Chief U.S. District Judge Vaughn Walker made his ruling in a lawsuit filed by two gay couples who claimed the voter-approved ban violated their civil rights.

Supporters argued the ban was necessary to safeguard the traditional understanding of marriage and to encourage responsible childbearing.

California voters passed the ban as Proposition 8 in November 2008, five months after the state Supreme Court legalized gay marriage.
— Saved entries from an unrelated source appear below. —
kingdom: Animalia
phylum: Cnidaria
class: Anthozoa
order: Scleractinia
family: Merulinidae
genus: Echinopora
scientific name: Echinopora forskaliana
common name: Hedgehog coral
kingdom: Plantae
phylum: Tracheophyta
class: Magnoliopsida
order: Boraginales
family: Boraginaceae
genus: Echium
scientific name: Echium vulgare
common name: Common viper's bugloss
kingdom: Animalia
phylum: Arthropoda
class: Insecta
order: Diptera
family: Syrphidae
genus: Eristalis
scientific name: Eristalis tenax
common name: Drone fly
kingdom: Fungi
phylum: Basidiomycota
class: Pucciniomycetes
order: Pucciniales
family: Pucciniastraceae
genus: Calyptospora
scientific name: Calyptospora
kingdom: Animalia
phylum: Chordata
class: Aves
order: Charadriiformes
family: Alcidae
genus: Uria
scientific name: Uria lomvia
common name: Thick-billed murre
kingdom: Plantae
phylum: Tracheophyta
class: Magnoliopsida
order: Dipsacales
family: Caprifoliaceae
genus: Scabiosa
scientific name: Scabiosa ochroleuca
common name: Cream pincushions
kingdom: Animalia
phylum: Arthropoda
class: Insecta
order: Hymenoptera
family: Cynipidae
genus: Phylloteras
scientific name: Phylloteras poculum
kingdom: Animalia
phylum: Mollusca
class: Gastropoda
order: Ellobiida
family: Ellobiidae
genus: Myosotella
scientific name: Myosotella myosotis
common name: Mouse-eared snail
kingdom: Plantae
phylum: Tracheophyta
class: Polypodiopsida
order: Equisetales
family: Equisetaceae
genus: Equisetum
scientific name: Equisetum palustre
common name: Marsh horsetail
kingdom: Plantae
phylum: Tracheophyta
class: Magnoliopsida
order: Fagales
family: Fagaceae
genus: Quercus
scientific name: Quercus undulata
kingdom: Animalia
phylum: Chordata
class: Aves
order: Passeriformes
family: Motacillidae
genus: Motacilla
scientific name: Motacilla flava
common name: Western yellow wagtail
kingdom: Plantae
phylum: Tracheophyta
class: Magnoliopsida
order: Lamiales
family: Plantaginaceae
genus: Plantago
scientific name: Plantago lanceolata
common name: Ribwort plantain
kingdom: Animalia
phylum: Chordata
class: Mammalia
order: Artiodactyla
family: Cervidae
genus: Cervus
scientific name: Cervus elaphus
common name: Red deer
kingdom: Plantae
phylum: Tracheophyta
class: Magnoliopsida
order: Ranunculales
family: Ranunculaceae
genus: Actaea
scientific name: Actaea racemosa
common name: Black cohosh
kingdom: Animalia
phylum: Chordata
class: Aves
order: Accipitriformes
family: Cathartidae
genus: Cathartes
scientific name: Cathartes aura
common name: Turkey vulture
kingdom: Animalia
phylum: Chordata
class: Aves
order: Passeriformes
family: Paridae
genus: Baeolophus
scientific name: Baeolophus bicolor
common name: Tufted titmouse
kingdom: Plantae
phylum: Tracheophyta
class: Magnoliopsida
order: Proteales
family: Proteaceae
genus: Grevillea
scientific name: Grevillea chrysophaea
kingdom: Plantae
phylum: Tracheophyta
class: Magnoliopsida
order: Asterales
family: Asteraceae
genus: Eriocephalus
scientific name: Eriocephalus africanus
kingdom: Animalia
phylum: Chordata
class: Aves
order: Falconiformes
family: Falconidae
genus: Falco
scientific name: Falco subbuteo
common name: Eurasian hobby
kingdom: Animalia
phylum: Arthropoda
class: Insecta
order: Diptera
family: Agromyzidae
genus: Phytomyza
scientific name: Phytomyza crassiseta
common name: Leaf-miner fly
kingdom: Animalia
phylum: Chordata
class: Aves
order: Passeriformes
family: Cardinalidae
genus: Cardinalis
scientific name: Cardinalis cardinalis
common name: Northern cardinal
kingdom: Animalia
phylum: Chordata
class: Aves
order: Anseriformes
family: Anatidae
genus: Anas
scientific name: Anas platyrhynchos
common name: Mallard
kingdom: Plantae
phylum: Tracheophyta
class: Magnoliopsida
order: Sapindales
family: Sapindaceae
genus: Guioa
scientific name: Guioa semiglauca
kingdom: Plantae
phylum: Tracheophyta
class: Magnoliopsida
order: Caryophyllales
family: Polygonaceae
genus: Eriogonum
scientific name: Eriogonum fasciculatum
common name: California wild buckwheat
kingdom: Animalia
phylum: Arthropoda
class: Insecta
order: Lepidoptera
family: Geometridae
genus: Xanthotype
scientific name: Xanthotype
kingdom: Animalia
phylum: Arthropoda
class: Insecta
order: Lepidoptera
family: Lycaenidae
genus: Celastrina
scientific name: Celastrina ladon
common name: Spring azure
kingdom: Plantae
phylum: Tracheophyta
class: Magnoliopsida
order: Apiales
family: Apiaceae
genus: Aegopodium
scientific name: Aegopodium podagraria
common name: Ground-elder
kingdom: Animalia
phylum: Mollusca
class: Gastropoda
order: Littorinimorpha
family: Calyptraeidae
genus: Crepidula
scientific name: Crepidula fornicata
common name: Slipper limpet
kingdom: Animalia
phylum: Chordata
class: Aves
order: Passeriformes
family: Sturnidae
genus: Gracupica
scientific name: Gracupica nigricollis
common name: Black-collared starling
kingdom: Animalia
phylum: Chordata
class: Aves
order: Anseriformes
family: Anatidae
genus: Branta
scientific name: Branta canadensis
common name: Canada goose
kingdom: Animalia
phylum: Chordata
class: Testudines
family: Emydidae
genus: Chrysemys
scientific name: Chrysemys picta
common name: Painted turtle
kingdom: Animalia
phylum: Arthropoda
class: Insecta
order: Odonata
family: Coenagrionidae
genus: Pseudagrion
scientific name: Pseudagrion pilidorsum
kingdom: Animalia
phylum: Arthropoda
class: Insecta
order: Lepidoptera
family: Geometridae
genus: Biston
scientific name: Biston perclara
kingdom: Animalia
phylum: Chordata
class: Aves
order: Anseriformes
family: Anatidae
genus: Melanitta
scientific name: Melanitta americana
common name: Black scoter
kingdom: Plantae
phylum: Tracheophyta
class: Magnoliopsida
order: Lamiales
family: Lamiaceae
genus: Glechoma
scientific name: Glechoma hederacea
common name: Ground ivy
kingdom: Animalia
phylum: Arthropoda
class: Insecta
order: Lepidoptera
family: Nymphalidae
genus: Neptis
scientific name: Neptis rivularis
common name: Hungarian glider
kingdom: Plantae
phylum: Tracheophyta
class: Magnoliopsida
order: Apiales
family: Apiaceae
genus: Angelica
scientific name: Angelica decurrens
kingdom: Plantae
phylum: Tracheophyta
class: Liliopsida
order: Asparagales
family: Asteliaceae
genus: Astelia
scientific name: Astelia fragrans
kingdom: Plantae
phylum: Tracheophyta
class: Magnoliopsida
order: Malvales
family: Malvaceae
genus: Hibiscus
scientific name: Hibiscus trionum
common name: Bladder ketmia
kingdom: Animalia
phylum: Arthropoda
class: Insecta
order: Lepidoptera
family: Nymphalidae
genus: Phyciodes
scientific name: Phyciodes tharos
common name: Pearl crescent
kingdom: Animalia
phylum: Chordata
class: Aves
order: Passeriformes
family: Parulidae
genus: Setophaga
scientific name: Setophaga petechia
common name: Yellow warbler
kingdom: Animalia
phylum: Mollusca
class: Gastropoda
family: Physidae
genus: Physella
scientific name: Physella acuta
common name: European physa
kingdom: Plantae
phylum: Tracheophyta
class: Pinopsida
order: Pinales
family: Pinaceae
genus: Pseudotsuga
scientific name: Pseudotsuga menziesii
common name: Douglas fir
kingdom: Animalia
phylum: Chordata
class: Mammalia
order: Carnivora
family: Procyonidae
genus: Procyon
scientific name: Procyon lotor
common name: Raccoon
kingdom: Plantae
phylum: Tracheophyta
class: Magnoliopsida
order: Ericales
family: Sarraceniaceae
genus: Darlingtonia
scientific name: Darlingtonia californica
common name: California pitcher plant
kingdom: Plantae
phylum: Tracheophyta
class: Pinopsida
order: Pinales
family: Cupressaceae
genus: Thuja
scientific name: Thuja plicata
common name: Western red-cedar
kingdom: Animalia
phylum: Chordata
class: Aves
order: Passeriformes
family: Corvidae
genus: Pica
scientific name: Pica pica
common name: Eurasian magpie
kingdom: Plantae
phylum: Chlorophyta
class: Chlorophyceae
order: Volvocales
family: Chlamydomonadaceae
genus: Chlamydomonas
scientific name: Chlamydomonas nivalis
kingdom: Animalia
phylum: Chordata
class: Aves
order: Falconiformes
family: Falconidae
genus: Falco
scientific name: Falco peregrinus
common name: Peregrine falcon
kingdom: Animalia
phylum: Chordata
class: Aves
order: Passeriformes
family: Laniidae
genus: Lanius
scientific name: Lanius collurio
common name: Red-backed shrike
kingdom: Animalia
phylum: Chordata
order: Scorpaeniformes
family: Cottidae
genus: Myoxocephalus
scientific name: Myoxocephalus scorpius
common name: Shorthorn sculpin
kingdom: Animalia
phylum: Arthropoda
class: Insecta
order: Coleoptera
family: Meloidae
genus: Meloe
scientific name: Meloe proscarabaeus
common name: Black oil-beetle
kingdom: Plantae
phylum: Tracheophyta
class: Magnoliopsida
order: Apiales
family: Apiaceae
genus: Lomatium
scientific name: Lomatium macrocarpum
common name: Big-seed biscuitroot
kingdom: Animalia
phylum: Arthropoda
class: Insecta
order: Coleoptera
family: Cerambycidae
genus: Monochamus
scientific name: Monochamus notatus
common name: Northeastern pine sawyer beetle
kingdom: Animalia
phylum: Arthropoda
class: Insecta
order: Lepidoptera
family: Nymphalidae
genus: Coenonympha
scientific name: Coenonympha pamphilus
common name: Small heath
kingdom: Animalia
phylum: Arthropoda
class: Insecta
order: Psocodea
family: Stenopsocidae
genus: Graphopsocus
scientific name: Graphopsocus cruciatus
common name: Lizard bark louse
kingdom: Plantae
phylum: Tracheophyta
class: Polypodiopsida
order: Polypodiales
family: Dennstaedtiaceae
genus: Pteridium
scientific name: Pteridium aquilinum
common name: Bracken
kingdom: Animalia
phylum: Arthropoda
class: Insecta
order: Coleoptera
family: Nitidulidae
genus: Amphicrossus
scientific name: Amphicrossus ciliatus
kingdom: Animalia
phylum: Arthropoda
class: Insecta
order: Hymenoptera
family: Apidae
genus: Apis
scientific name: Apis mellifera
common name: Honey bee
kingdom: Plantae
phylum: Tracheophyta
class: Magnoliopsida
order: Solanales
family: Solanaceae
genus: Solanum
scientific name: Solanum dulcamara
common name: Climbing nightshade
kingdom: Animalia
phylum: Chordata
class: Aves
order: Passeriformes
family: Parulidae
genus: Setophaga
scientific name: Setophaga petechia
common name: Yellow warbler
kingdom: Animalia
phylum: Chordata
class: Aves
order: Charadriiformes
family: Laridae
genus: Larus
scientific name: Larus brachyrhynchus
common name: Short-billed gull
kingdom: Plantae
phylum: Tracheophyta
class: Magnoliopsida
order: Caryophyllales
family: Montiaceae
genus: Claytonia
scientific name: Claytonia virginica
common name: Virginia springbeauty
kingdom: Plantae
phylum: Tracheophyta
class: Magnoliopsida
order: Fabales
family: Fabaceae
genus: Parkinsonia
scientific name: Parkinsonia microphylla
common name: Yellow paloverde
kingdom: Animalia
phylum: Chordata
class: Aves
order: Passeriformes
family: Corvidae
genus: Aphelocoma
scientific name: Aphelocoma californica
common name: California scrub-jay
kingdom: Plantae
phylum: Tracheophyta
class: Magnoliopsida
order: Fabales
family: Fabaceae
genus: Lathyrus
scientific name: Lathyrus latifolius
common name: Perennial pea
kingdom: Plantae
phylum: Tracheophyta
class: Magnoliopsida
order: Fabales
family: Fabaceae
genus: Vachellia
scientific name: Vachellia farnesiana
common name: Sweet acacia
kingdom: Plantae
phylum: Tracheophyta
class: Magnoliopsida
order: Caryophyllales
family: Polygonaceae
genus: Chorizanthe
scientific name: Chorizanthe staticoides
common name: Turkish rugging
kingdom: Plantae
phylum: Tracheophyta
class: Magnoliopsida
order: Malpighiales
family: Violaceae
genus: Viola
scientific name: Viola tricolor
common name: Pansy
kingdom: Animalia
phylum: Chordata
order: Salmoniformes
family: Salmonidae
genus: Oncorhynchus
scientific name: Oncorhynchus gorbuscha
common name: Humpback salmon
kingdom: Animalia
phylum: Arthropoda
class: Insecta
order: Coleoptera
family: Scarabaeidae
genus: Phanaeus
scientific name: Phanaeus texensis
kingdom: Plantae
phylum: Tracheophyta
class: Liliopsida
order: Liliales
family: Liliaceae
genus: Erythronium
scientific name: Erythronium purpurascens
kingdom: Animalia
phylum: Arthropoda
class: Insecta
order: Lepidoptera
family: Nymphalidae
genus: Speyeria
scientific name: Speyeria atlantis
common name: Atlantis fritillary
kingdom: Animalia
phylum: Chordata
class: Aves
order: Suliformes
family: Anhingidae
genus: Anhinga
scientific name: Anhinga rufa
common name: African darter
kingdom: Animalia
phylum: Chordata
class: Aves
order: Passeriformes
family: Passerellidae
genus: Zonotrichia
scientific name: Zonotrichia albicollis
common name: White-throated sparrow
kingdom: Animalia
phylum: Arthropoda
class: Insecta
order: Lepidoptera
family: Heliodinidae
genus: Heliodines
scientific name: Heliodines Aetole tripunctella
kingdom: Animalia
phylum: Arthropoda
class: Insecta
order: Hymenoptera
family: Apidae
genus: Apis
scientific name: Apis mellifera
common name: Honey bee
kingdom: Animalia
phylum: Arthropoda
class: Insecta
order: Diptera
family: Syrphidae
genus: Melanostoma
"Proposition 8 fails to advance any rational basis in singling out gay men and lesbians for denial of a marriage license. Indeed, the evidence shows Proposition 8 does nothing more than enshrine in the California Constitution the notion that opposite-sex couples are superior to same-sex couples," the judge wrote in a 136-page ruling that laid out in precise detail why the ban does not pass constitutional muster.

Both sides previously said an appeal was certain if Walker did not rule in their favor. The case would go first to the 9th U.S. Circuit Court of Appeals, then the Supreme Court if the high court justices agree to review it.

Walker heard 13 days of testimony and arguments since January during the first trial in federal court to examine if states can prohibit gays from getting married.

The ruling puts Walker at the forefront of the gay marriage debate. The longtime federal judge was appointed by President Ronald Reagan.

The verdict was the second in a federal gay marriage case to come down in recent weeks. A federal judge in Massachusetts decided last month the state's legally married gay couples had been wrongly denied the federal financial benefits of marriage because of a law preventing the U.S. government from recognizing same-sex unions.

The plaintiffs in the California case presented 18 witnesses. Academic experts testified about topics ranging from the fitness of gay parents and religious views on homosexuality to the historical meaning of marriage and the political influence of the gay rights movement.

Former U.S. Solicitor General Theodore Olson delivered the closing argument for opponents of the ban. He told Judge Walker that tradition or fears of harm to heterosexual unions were legally insufficient grounds to discriminate against gay couples.

Olson teamed up with David Boies to argue the case, bringing together the two litigators best known for representing George W. Bush and Al Gore in the disputed 2000 election.

Defense lawyers called just two witnesses, claiming they did not need to present expert testimony because U.S. Supreme Court precedent was on their side. The attorneys also said gay marriage was an experiment with unknown social consequences that should be left to voters to accept or reject.

Former U.S. Justice Department lawyer Charles Cooper, who represented the religious and conservative groups that sponsored the ban, said cultures around the world, previous courts and Congress all accepted the "common sense belief that children do best when they are raised by their own mother and father."

In an unusual move, the original defendants, California Attorney General Jerry Brown and Gov. Arnold Schwarzenegger, refused to support Proposition 8 in court.

That left the work of defending the law to Protect Marriage, the group that successfully sponsored the ballot measure that passed with 52 percent of the vote after the most expensive political campaign on a social issue in U.S. history.

Currently, same-sex couples can only legally wed in Massachusetts, Iowa, Connecticut, Vermont, New Hampshire and Washington, D.C.